**What to produce:**
Return the lines below that carry the word "Cycle".

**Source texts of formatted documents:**
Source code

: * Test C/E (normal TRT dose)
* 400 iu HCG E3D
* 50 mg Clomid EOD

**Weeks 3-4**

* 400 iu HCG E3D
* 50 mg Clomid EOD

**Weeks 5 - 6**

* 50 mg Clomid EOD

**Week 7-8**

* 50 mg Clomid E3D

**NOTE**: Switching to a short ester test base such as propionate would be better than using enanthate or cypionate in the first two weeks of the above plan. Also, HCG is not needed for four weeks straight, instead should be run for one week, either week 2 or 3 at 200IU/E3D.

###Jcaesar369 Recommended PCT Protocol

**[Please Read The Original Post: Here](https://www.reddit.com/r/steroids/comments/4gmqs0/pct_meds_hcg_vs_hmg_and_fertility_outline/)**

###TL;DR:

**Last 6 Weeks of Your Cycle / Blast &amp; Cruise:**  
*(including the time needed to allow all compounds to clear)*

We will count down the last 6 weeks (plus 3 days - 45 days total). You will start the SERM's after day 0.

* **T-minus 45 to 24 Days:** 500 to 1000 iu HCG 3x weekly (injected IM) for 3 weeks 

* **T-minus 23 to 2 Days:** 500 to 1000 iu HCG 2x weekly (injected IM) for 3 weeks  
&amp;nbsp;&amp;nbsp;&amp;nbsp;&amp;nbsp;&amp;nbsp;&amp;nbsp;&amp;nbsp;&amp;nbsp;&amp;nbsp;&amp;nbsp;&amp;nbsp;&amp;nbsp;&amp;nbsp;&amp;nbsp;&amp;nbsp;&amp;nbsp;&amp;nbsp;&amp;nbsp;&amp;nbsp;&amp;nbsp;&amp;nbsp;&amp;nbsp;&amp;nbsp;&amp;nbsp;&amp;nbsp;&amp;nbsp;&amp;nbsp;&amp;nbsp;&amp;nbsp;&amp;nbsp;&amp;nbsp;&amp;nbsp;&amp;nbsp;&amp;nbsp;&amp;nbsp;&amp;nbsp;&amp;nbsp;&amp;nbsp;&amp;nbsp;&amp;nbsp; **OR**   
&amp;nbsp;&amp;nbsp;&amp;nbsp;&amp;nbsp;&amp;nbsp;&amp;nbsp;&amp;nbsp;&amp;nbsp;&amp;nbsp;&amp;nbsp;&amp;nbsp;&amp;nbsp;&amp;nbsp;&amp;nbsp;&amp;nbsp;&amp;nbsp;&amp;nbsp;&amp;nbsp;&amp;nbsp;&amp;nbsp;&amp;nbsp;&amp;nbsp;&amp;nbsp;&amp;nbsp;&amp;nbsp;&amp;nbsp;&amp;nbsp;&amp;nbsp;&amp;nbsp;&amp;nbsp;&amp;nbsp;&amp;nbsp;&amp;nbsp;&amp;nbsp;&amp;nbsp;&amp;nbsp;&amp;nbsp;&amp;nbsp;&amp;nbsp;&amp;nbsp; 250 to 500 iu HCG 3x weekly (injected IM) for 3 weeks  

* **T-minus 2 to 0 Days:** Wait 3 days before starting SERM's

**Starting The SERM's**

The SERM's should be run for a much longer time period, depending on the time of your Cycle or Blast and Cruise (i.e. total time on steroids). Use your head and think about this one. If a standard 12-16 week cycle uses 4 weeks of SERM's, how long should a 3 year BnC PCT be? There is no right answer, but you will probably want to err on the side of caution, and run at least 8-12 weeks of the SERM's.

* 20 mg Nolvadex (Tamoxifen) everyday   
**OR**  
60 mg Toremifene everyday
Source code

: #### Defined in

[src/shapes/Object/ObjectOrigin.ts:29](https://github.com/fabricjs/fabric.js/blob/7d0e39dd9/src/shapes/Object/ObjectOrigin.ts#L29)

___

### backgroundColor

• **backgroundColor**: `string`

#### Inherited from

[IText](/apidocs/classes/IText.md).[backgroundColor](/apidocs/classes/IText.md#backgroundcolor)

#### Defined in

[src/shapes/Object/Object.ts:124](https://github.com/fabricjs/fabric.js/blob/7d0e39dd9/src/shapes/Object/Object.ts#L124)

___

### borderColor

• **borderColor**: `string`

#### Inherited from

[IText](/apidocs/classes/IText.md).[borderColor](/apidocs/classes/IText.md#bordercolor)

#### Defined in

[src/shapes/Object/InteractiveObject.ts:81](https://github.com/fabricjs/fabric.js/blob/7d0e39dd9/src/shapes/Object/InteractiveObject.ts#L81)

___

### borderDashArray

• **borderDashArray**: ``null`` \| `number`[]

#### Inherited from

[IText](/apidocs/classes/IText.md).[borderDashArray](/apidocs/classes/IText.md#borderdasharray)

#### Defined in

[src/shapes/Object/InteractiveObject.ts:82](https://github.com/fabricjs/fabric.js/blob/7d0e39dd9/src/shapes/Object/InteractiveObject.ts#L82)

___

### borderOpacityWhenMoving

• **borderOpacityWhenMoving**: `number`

**The answer:**
**Last 6 Weeks of Your Cycle / Blast &amp; Cruise:**  
The SERM's should be run for a much longer time period, depending on the time of your Cycle or Blast and Cruise (i.e. total time on steroids). Use your head and think about this one. If a standard 12-16 week cycle uses 4 weeks of SERM's, how long should a 3 year BnC PCT be? There is no right answer, but you will probably want to err on the side of caution, and run at least 8-12 weeks of the SERM's.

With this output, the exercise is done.